The material piqued the interest of Stella McCartney, who went on to design a handbag and dress using Microsilk, but there were few ripples in the industry’s waters otherwise.
With Mylo, however, Bolt Threads hit the jackpot.
“Today, when you touch Mylo, you get the same feeling as when you’re touching a natural leather,” says Dan Widmaier, CEO of Bolt Threads. “Many people wouldn’t be able to tell the difference between Mylo and leather by touch.”
In a major cross-industry first, Stella McCartney, Adidas, Lululemon and Kering (the luxury group behind Gucci, Saint Laurent and more) have just announced they’re joining forces to invest in the material and secure exclusive access to it, too.
As part of the newly-established consortium, the brands have each agreed to spend seven-figure sums to bolster Mylo’s production capabilities and create a supply chain that would allow it to be manufactured at a commercially-viable scale.
“This is a physical product technology, so scale up is slow and filled with details,” says Widmaier. “It takes years to reach a scale where initial products can be launched by brands at the quality and quantity we expect.”
Additionally, scale drives cost, and access to the average fashion consumer relies on the cost of sustainable technologies competing with that of existing materials.
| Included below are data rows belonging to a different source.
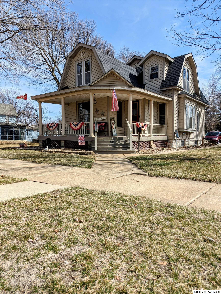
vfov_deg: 71.5
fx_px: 204
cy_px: 147
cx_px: 110
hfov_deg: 56.9
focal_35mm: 24
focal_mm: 6.81
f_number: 1.85
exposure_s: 1/1984
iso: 44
Still, even in the intermediate term, Widmaier is optimistic. “We will see the spread of sustainable materials expand quickly,” he says. “The consumer demand is there, and part of our mission is to make these materials more accessible as quickly as we can.”
Stella McCartney agrees, too. “Many people associate leather with luxury but, since the beginning, I always wanted to approach things in a different way,” she says, “because killing animals for the sake of fashion is quite simply not acceptable.
“I cannot wait to launch Mylo products to market.”
McCartney and her consortium fellow will launch Mylo-crafted products, separately, starting early 2021.
“Without diving into too much detail, you can imagine that we are pulling from fpur billion years of evolution across the whole planet,” Widmaier adds. “Saying we are only scratching the surface of what is possible is a giant understatement.”